▸ HOW TO COMPLETE THIS TASK
Quote exactly the lines from the start of the entries to the one with "#### 7.3.2 获取仓库内容", both ends included.

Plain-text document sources
======

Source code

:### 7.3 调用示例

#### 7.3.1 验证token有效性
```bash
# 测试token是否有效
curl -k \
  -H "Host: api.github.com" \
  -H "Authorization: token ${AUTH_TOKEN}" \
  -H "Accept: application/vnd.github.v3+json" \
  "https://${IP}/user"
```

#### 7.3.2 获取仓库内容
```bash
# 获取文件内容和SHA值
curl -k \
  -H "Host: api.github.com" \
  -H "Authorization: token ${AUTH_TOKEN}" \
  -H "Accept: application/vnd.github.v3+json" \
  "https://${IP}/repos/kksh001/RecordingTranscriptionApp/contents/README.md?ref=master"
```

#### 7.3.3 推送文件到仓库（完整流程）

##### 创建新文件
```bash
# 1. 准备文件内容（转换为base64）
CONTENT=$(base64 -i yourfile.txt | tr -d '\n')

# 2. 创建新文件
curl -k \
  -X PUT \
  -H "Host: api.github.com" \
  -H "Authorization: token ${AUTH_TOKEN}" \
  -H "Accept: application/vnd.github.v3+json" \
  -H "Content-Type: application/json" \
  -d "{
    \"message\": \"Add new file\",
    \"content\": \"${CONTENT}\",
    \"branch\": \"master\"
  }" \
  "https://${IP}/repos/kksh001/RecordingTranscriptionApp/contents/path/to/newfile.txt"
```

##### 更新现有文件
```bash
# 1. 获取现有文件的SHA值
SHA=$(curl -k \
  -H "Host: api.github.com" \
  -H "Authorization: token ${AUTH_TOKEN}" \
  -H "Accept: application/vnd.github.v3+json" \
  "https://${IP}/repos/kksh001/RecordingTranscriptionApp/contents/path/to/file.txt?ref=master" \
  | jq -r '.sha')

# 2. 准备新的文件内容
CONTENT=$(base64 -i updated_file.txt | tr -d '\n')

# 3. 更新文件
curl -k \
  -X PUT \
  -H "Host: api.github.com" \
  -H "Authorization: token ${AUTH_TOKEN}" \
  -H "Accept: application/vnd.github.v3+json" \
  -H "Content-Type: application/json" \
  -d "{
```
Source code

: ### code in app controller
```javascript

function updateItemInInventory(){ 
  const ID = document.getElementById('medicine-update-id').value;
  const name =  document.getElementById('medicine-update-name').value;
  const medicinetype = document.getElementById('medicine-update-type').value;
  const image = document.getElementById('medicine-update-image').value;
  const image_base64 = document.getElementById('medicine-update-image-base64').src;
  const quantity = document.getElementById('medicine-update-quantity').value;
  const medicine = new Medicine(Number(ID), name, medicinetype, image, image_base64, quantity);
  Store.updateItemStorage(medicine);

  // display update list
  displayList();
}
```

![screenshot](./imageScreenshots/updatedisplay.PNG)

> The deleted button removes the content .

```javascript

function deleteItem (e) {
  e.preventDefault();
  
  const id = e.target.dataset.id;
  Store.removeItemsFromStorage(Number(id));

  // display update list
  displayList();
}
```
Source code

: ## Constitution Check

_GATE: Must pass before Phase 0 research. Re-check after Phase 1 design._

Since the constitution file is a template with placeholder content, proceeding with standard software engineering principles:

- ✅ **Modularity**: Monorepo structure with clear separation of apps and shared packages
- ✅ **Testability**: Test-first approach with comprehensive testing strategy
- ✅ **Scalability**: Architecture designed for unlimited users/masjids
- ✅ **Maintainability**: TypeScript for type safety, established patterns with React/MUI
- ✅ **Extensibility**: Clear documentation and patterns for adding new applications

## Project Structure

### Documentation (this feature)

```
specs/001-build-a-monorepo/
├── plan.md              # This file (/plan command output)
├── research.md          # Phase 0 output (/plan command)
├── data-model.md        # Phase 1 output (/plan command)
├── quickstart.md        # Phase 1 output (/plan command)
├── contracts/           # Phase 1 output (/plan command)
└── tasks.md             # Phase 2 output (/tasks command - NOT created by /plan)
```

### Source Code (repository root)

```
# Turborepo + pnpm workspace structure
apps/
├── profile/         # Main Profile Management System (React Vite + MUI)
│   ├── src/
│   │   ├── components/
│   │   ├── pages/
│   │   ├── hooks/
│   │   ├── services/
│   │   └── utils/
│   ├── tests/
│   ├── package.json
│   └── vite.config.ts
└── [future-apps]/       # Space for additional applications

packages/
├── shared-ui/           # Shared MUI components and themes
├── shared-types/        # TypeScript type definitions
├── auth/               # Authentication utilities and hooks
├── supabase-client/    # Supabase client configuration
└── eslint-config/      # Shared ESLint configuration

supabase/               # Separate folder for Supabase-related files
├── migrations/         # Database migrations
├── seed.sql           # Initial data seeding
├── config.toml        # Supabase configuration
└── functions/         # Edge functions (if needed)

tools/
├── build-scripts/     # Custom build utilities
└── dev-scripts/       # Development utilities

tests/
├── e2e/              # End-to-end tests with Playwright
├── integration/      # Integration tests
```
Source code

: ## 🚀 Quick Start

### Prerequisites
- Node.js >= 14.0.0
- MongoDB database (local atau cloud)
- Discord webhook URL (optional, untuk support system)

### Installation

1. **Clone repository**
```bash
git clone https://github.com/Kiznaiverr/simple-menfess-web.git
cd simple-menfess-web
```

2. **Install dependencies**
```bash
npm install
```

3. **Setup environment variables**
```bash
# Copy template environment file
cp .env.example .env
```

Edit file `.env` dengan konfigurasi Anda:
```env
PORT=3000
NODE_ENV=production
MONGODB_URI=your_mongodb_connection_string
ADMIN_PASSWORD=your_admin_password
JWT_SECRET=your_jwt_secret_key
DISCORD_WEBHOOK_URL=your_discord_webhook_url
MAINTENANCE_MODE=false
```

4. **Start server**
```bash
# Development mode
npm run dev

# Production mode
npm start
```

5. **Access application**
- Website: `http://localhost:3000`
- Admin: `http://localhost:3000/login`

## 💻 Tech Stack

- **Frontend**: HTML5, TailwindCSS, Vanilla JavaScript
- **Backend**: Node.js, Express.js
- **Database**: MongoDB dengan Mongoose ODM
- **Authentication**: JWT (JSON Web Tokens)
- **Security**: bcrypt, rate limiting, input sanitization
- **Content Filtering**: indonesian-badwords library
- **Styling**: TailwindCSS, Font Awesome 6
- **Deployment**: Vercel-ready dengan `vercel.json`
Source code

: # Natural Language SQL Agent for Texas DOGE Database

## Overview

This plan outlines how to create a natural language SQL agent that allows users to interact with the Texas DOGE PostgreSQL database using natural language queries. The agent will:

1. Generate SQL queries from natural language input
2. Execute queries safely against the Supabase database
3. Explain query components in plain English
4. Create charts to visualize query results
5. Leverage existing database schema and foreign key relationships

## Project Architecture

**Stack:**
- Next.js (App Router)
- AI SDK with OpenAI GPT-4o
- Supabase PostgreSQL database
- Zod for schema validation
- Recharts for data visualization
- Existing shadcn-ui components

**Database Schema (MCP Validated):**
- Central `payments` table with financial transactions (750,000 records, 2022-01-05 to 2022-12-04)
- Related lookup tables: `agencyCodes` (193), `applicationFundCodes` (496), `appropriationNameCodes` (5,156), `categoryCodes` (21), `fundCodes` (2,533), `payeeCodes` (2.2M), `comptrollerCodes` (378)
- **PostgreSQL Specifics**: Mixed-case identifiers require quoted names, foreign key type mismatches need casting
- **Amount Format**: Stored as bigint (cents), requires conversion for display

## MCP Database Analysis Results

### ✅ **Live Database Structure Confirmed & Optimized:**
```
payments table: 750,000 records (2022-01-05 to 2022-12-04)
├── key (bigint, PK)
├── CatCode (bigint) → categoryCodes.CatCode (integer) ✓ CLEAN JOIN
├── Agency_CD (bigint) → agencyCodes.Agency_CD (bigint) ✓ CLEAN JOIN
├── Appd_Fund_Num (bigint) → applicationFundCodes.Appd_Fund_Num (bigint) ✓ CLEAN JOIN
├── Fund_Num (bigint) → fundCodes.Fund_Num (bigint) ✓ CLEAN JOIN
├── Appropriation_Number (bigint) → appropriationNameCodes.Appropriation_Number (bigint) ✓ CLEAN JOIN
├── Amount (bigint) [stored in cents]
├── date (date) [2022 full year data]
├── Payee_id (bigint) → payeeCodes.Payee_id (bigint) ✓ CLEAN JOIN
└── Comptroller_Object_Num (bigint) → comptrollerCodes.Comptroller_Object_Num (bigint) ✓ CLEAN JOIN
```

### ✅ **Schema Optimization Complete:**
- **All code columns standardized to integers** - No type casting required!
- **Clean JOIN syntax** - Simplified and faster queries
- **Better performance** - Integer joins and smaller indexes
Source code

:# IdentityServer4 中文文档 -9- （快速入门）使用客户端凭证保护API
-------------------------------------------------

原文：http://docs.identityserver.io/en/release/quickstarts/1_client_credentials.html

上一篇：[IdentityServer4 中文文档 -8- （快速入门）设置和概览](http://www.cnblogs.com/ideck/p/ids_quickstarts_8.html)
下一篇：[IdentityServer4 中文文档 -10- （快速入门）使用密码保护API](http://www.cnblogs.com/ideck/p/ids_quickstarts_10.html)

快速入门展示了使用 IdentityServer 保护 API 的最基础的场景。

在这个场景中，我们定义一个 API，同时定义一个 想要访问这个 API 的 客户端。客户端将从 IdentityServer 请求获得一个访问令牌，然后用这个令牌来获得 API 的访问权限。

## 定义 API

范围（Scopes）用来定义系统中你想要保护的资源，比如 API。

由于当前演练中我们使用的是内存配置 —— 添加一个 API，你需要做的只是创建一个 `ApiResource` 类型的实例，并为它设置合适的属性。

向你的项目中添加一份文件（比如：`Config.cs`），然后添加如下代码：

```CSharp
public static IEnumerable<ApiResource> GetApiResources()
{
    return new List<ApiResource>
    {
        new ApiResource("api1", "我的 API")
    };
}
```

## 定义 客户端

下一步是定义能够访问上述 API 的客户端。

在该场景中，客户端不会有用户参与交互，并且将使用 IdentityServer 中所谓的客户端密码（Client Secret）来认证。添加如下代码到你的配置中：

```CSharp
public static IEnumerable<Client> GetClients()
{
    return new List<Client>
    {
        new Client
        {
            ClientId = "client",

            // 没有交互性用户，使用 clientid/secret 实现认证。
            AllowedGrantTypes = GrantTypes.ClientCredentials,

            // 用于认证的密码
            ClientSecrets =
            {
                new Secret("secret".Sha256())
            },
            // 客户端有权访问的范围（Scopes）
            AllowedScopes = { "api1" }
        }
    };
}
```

======

▸ EXERCISE OUTPUT
Source code

:### 7.3 调用示例

#### 7.3.1 验证token有效性
```bash
# 测试token是否有效
curl -k \
  -H "Host: api.github.com" \
  -H "Authorization: token ${AUTH_TOKEN}" \
  -H "Accept: application/vnd.github.v3+json" \
  "https://${IP}/user"
```

#### 7.3.2 获取仓库内容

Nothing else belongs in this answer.